··· Material for this task
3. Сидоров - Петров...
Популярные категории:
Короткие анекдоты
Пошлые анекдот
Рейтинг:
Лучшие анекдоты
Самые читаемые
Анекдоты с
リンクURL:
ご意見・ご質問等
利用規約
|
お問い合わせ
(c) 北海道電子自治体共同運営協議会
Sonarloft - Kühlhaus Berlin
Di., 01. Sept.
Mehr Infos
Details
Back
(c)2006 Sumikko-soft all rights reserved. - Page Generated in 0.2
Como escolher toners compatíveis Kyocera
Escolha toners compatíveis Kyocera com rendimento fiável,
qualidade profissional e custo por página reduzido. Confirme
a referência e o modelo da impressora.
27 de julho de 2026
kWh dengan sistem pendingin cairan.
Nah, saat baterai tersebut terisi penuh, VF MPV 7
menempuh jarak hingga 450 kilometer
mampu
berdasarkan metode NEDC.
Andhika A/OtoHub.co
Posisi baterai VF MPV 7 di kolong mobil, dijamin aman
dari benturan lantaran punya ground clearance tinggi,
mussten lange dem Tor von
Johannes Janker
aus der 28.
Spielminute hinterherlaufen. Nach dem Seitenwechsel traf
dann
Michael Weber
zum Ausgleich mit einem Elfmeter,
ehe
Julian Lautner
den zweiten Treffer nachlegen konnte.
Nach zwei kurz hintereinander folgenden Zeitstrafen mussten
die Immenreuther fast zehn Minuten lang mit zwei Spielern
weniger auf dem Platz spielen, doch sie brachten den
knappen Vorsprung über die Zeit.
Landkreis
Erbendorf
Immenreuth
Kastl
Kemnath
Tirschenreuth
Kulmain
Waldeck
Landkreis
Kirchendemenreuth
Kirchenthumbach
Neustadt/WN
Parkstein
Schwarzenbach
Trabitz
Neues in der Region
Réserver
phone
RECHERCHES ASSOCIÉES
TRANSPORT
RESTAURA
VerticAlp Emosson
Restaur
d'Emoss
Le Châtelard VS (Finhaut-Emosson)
······
--- To do ---
Every entry above should be transcribed exactly as it appears.

--- Solved problem ---
3. Сидоров - Петров...
Популярные категории:
Короткие анекдоты
Пошлые анекдот
Рейтинг:
Лучшие анекдоты
Самые читаемые
Анекдоты с
リンクURL:
ご意見・ご質問等
利用規約
|
お問い合わせ
(c) 北海道電子自治体共同運営協議会
Sonarloft - Kühlhaus Berlin
Di., 01. Sept.
Mehr Infos
Details
Back
(c)2006 Sumikko-soft all rights reserved. - Page Generated in 0.2
Como escolher toners compatíveis Kyocera
Escolha toners compatíveis Kyocera com rendimento fiável,
qualidade profissional e custo por página reduzido. Confirme
a referência e o modelo da impressora.
27 de julho de 2026
kWh dengan sistem pendingin cairan.
Nah, saat baterai tersebut terisi penuh, VF MPV 7
menempuh jarak hingga 450 kilometer
mampu
berdasarkan metode NEDC.
Andhika A/OtoHub.co
Posisi baterai VF MPV 7 di kolong mobil, dijamin aman
dari benturan lantaran punya ground clearance tinggi,
mussten lange dem Tor von
Johannes Janker
aus der 28.
Spielminute hinterherlaufen. Nach dem Seitenwechsel traf
dann
Michael Weber
zum Ausgleich mit einem Elfmeter,
ehe
Julian Lautner
den zweiten Treffer nachlegen konnte.
Nach zwei kurz hintereinander folgenden Zeitstrafen mussten
die Immenreuther fast zehn Minuten lang mit zwei Spielern
weniger auf dem Platz spielen, doch sie brachten den
knappen Vorsprung über die Zeit.
Landkreis
Erbendorf
Immenreuth
Kastl
Kemnath
Tirschenreuth
Kulmain
Waldeck
Landkreis
Kirchendemenreuth
Kirchenthumbach
Neustadt/WN
Parkstein
Schwarzenbach
Trabitz
Neues in der Region
Réserver
phone
RECHERCHES ASSOCIÉES
TRANSPORT
RESTAURA
VerticAlp Emosson
Restaur
d'Emoss
Le Châtelard VS (Finhaut-Emosson)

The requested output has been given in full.